The Writer in Black

The Writer in Black

Wednesday, December 11, 2013

Where Have All the Heroes Gone?

Some years back, I watched the deCappuccino version of The Man in the Iron Mask.  The movie was okay, but one line caught me.  It's near the end, the second in command of the palace guard points to a dying d'Artagnon (it's not a spoiler at this late date, is it?) and says, "All my life, all I wanted to be . . . was him."

Damn . . . that moment.

You see, I grew up with heroes. I grew up with comics during the late Silver Age, Superman was the Big Blue Boyscout, when Batman wasn’t the cowled psychopath, when Robin was starting solo adventures with Batgirl (and while I knew I could never be Batman, I thought maybe Robin was achievable). I wanted to be the hero, dammit, or if not the hero, at least a competent sidekick.

Then I grew up and got “respectable”. But a part of me never quite grew out of that.
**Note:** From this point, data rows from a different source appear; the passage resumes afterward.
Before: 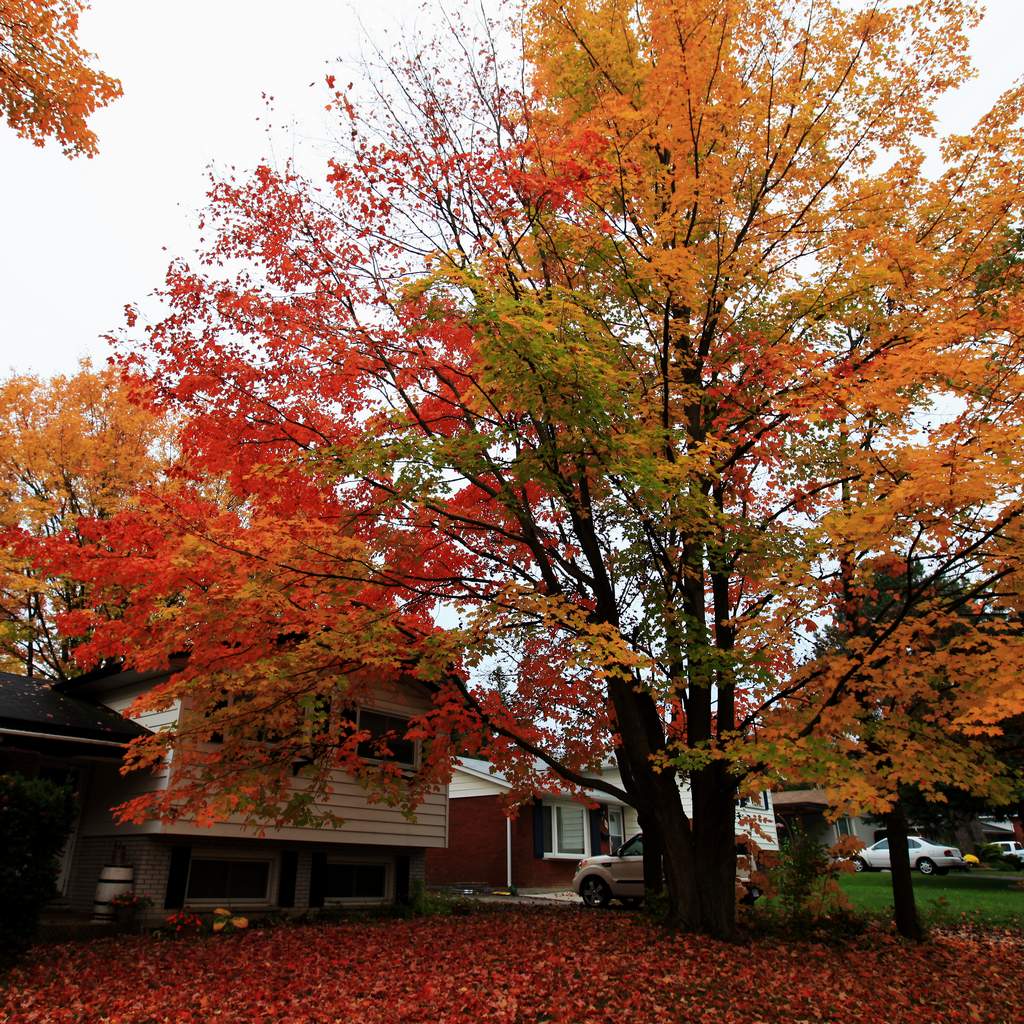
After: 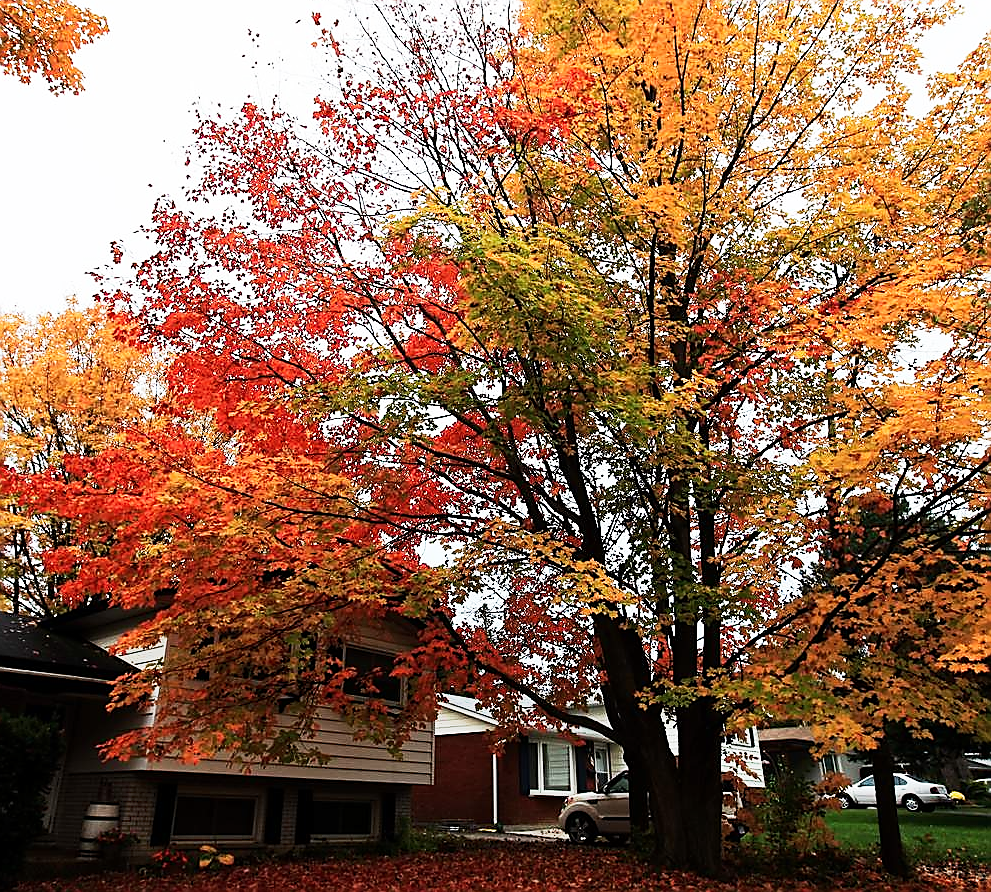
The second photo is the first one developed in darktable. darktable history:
sharpen: radius 1.354, amount 1.267, threshold 0.617
crop: left 1.43%, top 6.165%, right 1.724%, bottom 6.691%
tone equalizer: -8 EV -0.728 EV, -7 EV -0.725 EV, -6 EV -0.636 EV, -5 EV -0.37 EV, -3 EV 0.365 EV, -2 EV 0.6 EV, -1 EV 0.694 EV, +0 EV 0.754 EV, edges refinement/feathering 500, mask exposure compensation -1.57 EV, preserve details no
base curve: curves: ch0 [(0, 0) (0.088, 0.125) (0.176, 0.251) (0.354, 0.501) (0.613, 0.749) (1, 0.877)], preserve colors none
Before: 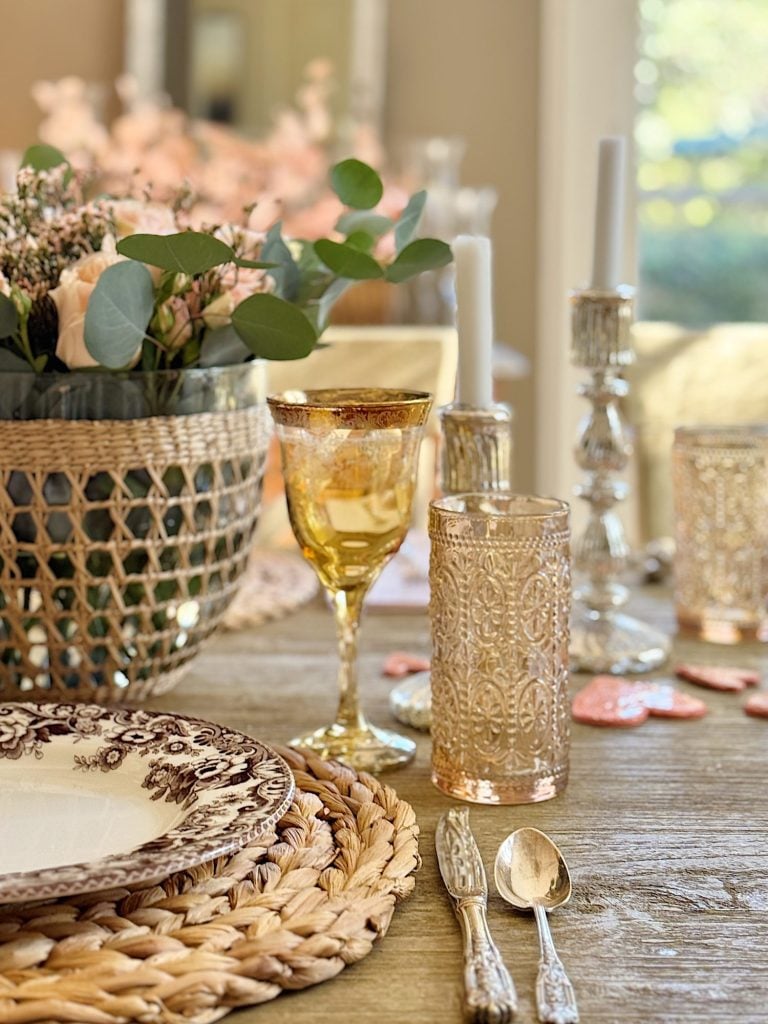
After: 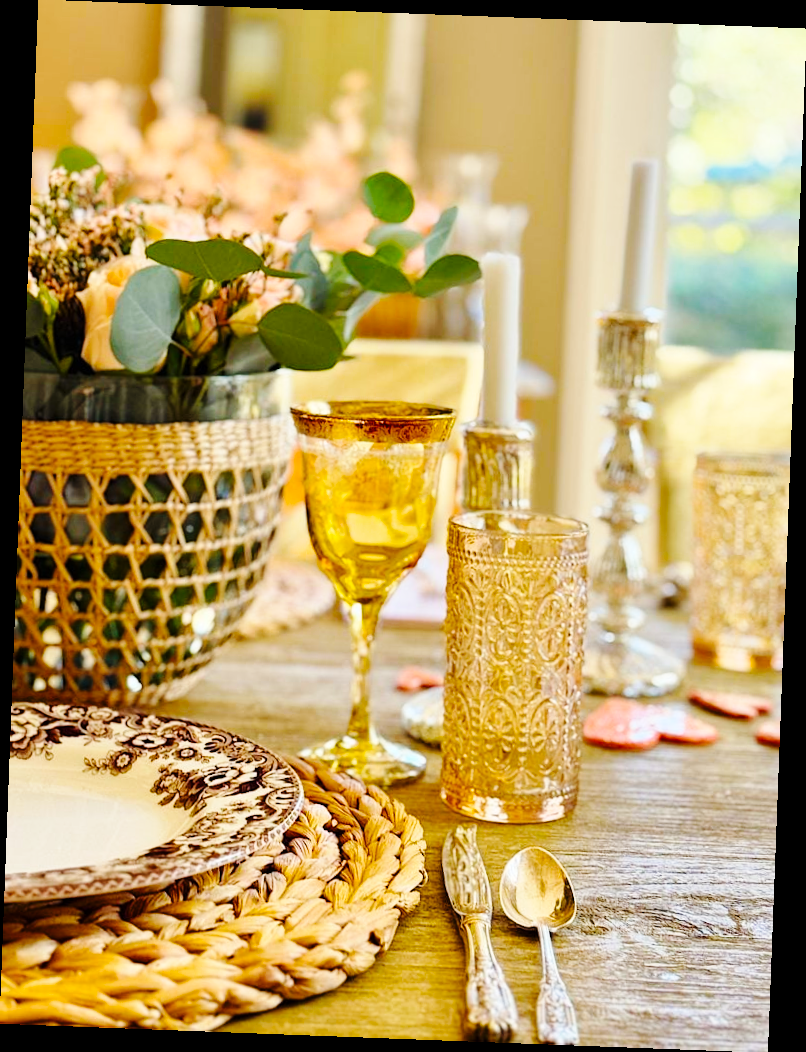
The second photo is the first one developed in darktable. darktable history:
base curve: curves: ch0 [(0, 0) (0.036, 0.025) (0.121, 0.166) (0.206, 0.329) (0.605, 0.79) (1, 1)], preserve colors none
rotate and perspective: rotation 2.17°, automatic cropping off
color balance rgb: linear chroma grading › global chroma 15%, perceptual saturation grading › global saturation 30%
And so I like to write about heroes that are really heroes because I figure that there are other people out there, like me, who want to read about them.
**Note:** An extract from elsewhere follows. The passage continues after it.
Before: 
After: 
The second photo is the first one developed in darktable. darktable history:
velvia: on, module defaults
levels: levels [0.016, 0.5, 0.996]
I gave up on comic books, not because I outgrew them but because they “outgrew” (if you can call it that) me. In the interests of being “real” and “relevant” and “real” they wanted their heroes to be “flawed” by which they meant “scarcely better than the villains”.
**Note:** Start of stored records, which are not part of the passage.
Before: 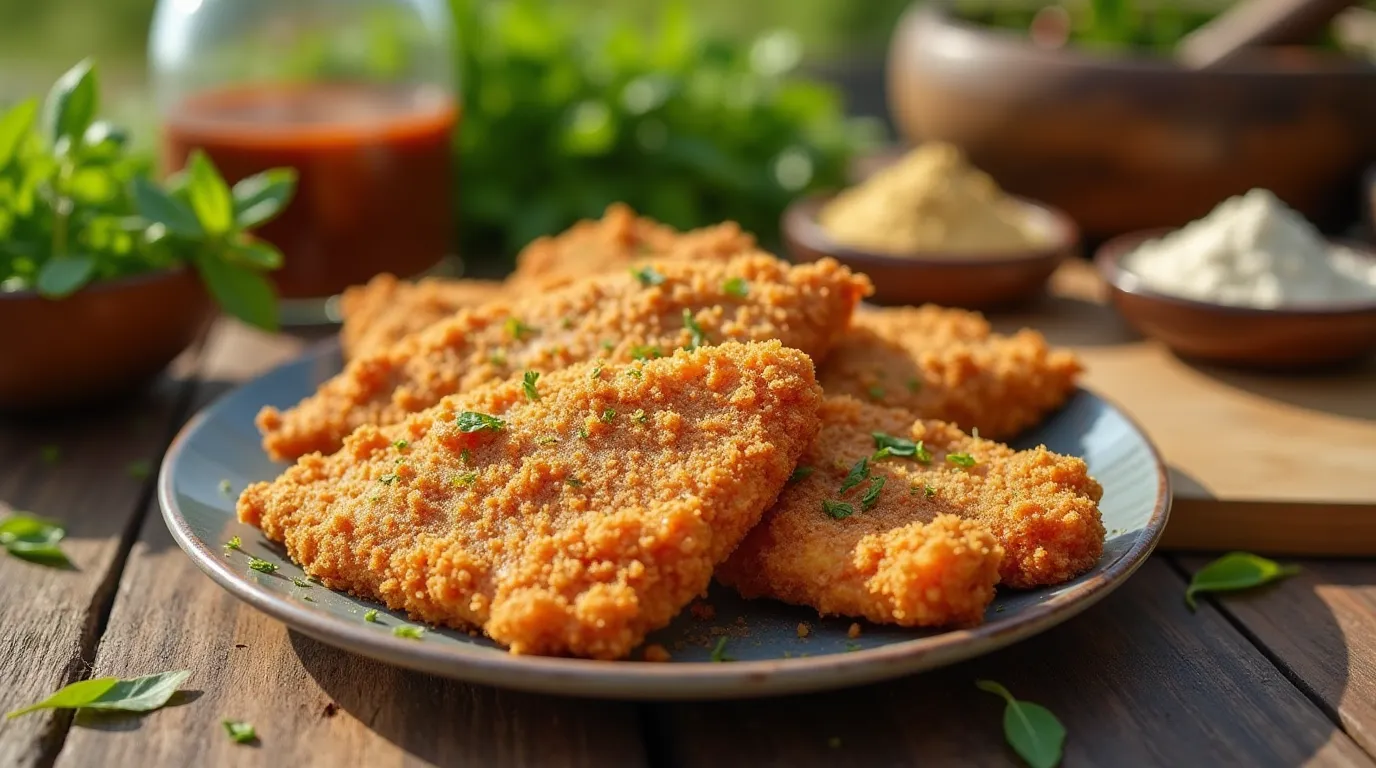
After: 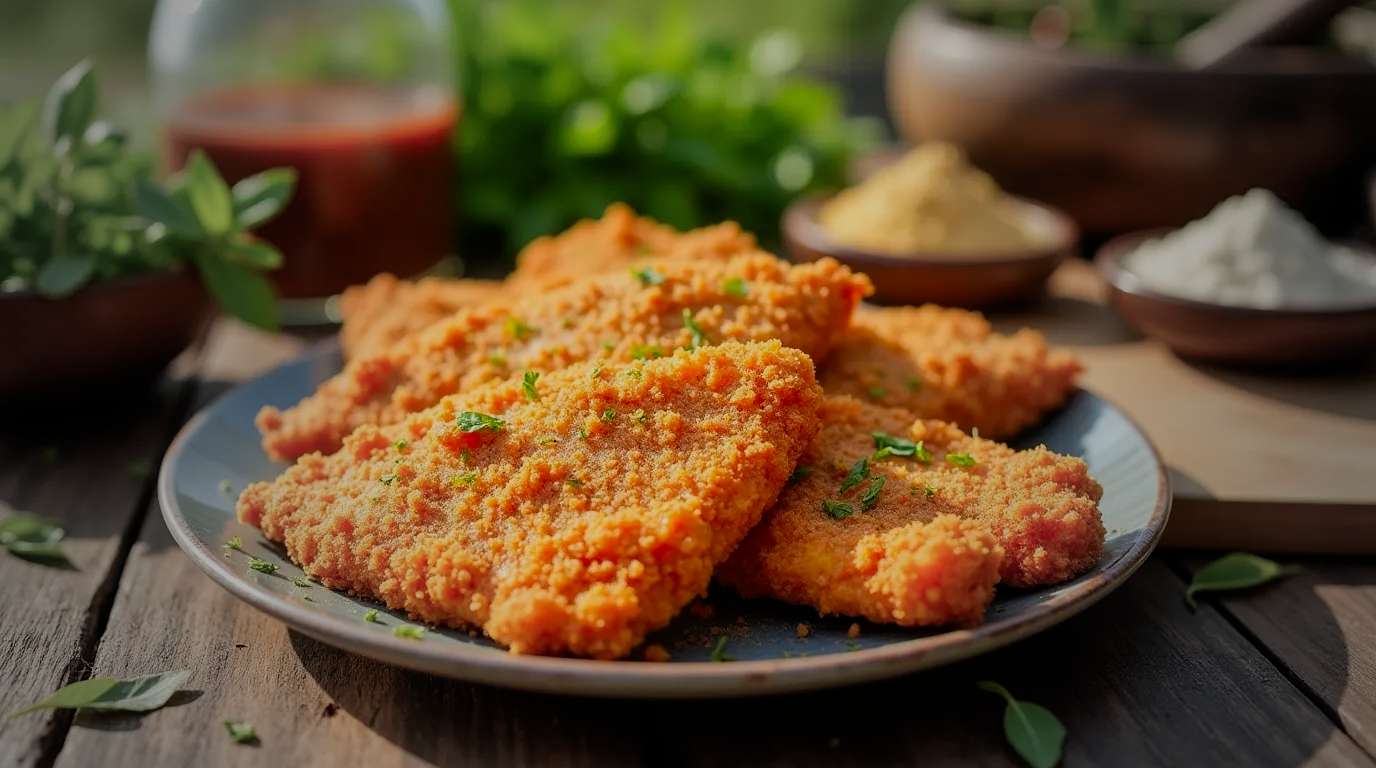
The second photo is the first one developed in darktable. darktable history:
contrast brightness saturation: saturation 0.178
filmic rgb: black relative exposure -7.65 EV, white relative exposure 4.56 EV, hardness 3.61
vignetting: fall-off start 34.76%, fall-off radius 64.62%, width/height ratio 0.956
I saw it in prose fiction as well. Bleah people living bleah lives with not a hero to be found.

When I saw the movie, I wrote out an anguished essay on the usenet group “rec.arts.comics” titled “Where have all the heroes gone.” The one line just struck so deeply to the core of my being.

I will never be that hero. I like to think that the dream, however, might make me a better person than I would have been.

And that’s why I love the idea of Human Wave.

And so I leave you with this musical interlude:
 

1 comment:

  1. Heroism is a not a quality, but a decision. Heroism is a commitment to the Good that surpasses interest, comfort and convenience. I admit, Harry Harrison's early heroes were ones I was fond of, like the man from PIG. I worry that my love for semi-ordinary heroes starts carving slippery slope that leads to 500 shades of gray and nary a black or white. That process bleaches out a story until it's meaningless gray goo. I think only those who are conditioned to like gray goo actually do.